New trend in object oriented image analysis - ontology


Sener Z., Uzar M.

JOURNAL OF THE FACULTY OF ENGINEERING AND ARCHITECTURE OF GAZI UNIVERSITY, cilt.35, ss.479-493, 2020 (SCI İndekslerine Giren Dergi) identifier identifier

  • Cilt numarası: 35
  • Basım Tarihi: 2020
  • Doi Numarası: 10.17341/gazimmfd.480562
  • Dergi Adı: JOURNAL OF THE FACULTY OF ENGINEERING AND ARCHITECTURE OF GAZI UNIVERSITY
  • Sayfa Sayıları: ss.479-493

Özet

Spatial data is used for many purposes in city administration such as solving problems of living areas, establishing healthy and sustainable cities and establishing the infrastructure of smart cities. For this reason, collection, processing, evaluation and transformation of spatial data are important for quick and accurate decisions of city administrators. In recent decades, different methods and algorithms have been developed in order to improve and optimize object extraction techniques for spatial data.
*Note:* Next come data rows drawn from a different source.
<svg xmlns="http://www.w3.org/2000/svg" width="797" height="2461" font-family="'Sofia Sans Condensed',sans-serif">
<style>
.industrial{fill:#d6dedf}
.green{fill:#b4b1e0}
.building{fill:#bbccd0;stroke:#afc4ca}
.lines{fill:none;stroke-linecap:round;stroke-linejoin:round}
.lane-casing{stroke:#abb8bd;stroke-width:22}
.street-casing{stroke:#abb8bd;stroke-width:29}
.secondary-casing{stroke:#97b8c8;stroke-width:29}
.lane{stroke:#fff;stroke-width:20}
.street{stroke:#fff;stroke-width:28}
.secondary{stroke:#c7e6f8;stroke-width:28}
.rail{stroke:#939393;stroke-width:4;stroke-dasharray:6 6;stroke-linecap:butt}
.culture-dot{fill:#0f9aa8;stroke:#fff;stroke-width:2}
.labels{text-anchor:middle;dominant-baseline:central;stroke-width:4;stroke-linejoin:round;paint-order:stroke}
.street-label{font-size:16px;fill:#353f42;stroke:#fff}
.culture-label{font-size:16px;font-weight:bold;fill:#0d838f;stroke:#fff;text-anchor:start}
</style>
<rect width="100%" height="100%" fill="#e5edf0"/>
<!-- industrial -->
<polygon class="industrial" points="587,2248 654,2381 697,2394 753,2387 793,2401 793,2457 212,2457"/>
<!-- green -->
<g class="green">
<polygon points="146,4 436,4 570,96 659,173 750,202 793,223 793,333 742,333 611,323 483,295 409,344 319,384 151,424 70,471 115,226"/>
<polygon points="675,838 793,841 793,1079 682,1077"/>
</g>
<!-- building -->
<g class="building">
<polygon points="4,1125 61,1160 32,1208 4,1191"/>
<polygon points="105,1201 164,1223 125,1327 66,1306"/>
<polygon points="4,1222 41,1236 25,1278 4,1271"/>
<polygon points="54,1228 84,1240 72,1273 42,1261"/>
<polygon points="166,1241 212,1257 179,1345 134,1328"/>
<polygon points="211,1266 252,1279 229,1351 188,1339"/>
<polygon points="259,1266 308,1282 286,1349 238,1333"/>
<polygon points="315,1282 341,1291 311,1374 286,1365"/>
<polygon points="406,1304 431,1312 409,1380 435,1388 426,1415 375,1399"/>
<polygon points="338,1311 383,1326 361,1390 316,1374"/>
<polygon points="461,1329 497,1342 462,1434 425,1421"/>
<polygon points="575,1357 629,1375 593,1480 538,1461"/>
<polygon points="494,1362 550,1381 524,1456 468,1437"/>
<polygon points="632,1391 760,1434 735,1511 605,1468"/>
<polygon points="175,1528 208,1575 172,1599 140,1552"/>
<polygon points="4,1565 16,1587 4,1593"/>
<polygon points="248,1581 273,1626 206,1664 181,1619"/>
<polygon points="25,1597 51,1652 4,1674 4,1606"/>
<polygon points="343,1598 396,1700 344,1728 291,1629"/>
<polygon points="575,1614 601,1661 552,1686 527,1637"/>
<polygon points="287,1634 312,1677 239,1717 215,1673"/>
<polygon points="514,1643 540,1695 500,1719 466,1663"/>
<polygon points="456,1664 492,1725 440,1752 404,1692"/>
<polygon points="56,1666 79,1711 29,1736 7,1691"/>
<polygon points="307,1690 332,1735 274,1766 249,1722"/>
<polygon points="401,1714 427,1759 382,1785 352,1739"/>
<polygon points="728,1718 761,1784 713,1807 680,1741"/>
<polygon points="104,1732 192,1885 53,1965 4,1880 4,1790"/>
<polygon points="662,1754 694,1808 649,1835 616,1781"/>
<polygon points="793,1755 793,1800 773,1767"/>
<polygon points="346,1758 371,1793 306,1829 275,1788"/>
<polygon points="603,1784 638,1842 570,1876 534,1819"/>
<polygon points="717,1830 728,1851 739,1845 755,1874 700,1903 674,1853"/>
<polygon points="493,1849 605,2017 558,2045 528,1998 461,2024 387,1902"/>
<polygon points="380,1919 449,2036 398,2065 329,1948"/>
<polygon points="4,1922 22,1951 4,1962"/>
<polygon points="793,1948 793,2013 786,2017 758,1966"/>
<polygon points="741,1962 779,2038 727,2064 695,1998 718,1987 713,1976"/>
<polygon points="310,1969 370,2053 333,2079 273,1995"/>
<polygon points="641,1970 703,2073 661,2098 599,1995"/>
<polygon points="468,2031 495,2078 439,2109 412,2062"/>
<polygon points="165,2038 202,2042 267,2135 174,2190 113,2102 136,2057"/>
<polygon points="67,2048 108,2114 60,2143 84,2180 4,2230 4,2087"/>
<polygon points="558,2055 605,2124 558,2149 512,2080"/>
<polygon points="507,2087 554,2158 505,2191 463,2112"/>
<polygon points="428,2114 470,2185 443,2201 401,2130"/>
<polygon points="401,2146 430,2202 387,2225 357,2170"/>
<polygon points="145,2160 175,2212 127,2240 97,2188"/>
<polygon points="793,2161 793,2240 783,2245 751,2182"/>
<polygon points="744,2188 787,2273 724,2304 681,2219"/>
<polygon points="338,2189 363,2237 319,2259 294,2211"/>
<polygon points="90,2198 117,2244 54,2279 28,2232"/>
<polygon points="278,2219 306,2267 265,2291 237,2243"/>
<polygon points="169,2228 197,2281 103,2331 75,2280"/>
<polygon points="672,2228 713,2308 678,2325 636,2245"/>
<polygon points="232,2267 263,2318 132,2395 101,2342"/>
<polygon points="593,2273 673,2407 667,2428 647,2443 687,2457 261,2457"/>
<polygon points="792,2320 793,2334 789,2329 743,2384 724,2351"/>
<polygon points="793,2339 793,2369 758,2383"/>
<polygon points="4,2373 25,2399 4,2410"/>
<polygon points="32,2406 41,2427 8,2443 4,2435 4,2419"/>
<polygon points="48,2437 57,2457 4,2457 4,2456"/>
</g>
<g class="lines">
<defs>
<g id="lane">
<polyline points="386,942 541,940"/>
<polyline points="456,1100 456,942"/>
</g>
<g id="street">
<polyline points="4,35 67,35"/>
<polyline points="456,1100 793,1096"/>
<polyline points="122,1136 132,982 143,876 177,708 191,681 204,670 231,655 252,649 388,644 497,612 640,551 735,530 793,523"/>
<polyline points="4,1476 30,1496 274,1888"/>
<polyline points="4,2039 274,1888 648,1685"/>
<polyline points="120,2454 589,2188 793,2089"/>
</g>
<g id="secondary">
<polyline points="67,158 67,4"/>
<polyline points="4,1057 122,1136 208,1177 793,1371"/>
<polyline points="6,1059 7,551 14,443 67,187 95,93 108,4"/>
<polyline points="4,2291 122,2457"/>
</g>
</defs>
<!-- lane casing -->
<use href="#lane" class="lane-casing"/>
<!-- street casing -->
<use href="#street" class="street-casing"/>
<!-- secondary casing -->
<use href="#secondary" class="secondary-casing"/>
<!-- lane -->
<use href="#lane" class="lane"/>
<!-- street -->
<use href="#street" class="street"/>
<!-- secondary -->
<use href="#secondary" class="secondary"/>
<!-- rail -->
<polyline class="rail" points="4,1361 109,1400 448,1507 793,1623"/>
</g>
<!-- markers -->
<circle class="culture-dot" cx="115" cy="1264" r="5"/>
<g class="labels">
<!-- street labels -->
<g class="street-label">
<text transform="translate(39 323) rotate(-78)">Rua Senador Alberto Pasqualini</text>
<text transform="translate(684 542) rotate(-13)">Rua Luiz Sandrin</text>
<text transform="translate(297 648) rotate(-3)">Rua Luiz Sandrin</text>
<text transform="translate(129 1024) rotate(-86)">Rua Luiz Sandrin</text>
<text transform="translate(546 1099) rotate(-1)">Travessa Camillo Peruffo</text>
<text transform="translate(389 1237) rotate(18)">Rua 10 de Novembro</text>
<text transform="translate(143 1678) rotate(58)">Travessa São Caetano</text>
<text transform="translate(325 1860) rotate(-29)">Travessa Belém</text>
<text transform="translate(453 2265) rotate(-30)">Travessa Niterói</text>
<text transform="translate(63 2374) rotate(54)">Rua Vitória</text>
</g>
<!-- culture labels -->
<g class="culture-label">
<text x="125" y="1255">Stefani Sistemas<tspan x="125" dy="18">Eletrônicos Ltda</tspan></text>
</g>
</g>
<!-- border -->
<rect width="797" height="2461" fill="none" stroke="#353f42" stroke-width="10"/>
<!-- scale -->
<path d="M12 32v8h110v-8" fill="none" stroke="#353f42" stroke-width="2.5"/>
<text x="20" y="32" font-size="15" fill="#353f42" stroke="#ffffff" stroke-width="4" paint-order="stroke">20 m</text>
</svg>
However, spatial data have different technical characteristics (geometric, radiometric, temporal resolution, etc.) since they are mostly obtained from different data sources. For that reason, spatial data shows a heterogeneous structure in terms of spatial semantics. This heterogeneity creates problems in the conceptualization of expert knowledge, interoperability and reusability. Ontology has become a current research topic in the elimination of problems related to heterogeneity in object extraction studies for helping to create a conceptualized expert knowledge, semantically presented and linked with each other. In this study, ontology driven object extraction is aimed by using LiDAR system data of Evrencik/ Kirklareli/Turkey. For this purpose, object classification was made by object oriented image analysis method and fuzzy logic classification. In this study, accuracy analysis was performed and the overall accuracy value 0.88 and the kappa value 0.74 obtained. In addition, ontology was developed by defining conceptual class definitions, object and data properties, rules and axioms. Semantic infrastructure model was established by integrating classified image objects and developed ontology.